Bepple believes car shares could also help create more walkable and vibrant urban neighbourhoods, while also making it cheaper to build new housing by reducing parking minimums that are currently required for new developments.

“There was a developer that wanted to bring in a car share in Kamloops, and there was no policy in place, so they didn’t get anywhere,” Bepple said, referencing efforts by Kamloops-based Propel Us. “This will give clear policy to developers that says ‘if you provide a car share, you can have this much less parking.'”

“For the developer, they’ll also be able to build things that are more affordable for people.”

It could take a couple of months before city staff return with details about the what the car share policy in Kamloops could look like. They’re expected to return with a proposal to allow a co-op model to operate as a pilot to ensure there is demand for the service in Kamloops.

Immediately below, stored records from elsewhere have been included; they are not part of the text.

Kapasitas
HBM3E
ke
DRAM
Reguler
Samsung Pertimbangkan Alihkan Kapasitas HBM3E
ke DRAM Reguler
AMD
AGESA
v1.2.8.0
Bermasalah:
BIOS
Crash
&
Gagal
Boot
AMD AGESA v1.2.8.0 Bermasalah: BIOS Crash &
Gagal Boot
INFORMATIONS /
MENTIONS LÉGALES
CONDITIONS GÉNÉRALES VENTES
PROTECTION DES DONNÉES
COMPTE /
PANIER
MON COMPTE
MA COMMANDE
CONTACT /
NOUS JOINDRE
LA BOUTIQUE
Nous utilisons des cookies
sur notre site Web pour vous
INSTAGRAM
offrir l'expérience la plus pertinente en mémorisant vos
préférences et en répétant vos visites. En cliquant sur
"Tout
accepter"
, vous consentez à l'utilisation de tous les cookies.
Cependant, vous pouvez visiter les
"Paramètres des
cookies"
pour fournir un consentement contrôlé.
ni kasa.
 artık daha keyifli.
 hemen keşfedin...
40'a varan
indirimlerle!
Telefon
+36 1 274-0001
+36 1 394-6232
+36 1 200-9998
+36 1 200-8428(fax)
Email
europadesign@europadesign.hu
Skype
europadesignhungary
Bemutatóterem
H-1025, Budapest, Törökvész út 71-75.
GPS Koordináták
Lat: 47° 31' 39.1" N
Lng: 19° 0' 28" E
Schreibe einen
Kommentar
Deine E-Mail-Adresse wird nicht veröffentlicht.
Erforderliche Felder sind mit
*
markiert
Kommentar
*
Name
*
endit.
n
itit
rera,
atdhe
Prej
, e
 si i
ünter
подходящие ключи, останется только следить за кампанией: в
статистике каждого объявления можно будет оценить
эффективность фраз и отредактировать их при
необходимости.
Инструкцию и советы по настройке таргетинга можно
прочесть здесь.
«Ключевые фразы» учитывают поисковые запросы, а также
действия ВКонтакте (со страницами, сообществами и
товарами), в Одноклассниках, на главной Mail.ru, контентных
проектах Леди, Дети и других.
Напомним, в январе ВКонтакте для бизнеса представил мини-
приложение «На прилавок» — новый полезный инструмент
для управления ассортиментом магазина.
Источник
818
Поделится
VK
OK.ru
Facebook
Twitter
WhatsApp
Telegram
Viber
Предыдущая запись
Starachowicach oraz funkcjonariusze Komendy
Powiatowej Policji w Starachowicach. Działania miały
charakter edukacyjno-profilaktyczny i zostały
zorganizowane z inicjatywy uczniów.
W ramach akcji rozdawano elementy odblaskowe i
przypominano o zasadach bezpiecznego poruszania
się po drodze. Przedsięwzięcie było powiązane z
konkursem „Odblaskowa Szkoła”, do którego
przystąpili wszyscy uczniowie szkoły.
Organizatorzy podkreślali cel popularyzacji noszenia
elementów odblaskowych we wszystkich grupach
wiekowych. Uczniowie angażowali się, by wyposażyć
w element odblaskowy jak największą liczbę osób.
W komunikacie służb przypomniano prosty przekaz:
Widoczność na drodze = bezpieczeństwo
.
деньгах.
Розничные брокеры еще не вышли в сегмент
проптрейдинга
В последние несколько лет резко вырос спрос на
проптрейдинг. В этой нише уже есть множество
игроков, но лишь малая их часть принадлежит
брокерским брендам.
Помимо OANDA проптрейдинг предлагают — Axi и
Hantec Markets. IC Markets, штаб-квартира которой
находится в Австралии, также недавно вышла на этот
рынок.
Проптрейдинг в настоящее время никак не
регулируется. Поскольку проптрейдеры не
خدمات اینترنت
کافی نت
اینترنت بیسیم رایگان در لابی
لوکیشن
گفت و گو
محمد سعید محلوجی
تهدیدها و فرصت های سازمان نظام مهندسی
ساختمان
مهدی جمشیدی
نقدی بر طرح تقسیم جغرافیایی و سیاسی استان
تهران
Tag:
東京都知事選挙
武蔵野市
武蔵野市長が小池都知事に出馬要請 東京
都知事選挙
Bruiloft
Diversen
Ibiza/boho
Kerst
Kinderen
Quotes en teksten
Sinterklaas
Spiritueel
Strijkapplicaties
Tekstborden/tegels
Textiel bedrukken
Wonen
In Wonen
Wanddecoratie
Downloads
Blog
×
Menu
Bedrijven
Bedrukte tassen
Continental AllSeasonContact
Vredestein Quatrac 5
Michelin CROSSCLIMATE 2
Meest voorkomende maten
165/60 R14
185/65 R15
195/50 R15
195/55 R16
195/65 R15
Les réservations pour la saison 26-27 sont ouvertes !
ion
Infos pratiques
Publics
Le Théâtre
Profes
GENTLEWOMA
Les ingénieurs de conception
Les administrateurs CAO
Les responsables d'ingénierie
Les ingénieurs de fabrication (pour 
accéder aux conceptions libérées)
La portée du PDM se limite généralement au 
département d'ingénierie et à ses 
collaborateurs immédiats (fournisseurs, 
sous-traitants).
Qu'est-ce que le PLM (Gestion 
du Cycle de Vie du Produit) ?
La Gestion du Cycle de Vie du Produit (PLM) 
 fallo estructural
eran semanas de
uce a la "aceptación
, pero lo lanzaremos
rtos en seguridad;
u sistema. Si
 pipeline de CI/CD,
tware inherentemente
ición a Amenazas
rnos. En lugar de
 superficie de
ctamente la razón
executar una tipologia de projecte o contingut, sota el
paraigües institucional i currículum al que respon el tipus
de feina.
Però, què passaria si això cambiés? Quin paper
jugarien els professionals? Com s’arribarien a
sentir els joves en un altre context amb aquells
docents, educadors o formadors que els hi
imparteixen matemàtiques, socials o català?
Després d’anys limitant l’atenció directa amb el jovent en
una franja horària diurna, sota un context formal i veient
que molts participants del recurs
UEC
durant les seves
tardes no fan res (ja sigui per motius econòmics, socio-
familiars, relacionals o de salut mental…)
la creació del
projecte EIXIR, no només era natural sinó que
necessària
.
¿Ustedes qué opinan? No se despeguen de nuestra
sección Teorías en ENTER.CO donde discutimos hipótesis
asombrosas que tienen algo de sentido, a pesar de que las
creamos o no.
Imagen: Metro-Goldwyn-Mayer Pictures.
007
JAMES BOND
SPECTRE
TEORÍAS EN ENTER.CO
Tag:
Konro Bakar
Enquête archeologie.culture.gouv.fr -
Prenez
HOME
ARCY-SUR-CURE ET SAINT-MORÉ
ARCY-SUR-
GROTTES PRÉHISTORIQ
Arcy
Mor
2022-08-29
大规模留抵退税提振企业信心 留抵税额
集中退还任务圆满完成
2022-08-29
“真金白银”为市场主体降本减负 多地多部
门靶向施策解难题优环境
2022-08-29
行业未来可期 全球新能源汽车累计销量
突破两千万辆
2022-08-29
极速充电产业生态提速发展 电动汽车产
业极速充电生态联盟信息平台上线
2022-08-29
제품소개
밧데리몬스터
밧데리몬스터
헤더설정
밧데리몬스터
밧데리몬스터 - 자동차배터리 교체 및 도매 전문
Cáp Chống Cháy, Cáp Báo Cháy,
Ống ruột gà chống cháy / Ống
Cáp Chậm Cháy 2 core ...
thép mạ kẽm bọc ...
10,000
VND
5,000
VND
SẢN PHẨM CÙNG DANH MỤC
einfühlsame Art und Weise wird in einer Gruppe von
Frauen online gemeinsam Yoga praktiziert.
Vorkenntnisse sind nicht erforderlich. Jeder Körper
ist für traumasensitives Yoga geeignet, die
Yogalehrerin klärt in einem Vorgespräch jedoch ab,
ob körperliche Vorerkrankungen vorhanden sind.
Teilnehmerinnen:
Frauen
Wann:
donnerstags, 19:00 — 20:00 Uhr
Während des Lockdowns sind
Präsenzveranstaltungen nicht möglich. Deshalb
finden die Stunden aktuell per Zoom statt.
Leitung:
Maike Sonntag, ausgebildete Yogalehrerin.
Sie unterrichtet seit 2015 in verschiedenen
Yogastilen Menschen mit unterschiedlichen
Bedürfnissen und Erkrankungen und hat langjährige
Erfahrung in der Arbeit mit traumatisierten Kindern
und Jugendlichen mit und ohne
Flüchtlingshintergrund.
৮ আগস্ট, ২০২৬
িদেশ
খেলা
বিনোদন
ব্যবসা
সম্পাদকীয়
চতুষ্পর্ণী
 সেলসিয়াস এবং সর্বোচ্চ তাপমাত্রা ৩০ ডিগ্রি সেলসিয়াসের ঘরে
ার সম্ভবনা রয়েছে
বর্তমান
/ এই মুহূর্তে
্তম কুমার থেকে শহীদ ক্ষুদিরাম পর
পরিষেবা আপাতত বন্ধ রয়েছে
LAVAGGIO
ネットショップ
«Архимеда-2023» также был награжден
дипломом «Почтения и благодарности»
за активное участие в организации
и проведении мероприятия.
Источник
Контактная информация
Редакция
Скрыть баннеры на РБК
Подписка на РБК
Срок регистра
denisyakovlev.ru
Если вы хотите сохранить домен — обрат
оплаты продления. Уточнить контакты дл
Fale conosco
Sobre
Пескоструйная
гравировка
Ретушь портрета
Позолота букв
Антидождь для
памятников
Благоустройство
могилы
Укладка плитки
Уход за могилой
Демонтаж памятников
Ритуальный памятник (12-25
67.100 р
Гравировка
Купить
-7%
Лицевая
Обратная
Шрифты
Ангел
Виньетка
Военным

That service could well be Propel-Us as the company hopes to launch a two-car pilot on Tranquille Road this year, before adding four more vehicles next year as part of a gradual expansion of service.

Bepple hopes the proposed policy returns to city council for a vote this summer, or at the very least before the municipal election in October.

“Kamloops is a big city. We have 107,000 people and a car share is something that many of them want,” Bepple added. “It is clearly laid out in the city’s Climate Action Plan that we should provide car shares and it’ll make Kamloops a more livable place to be.”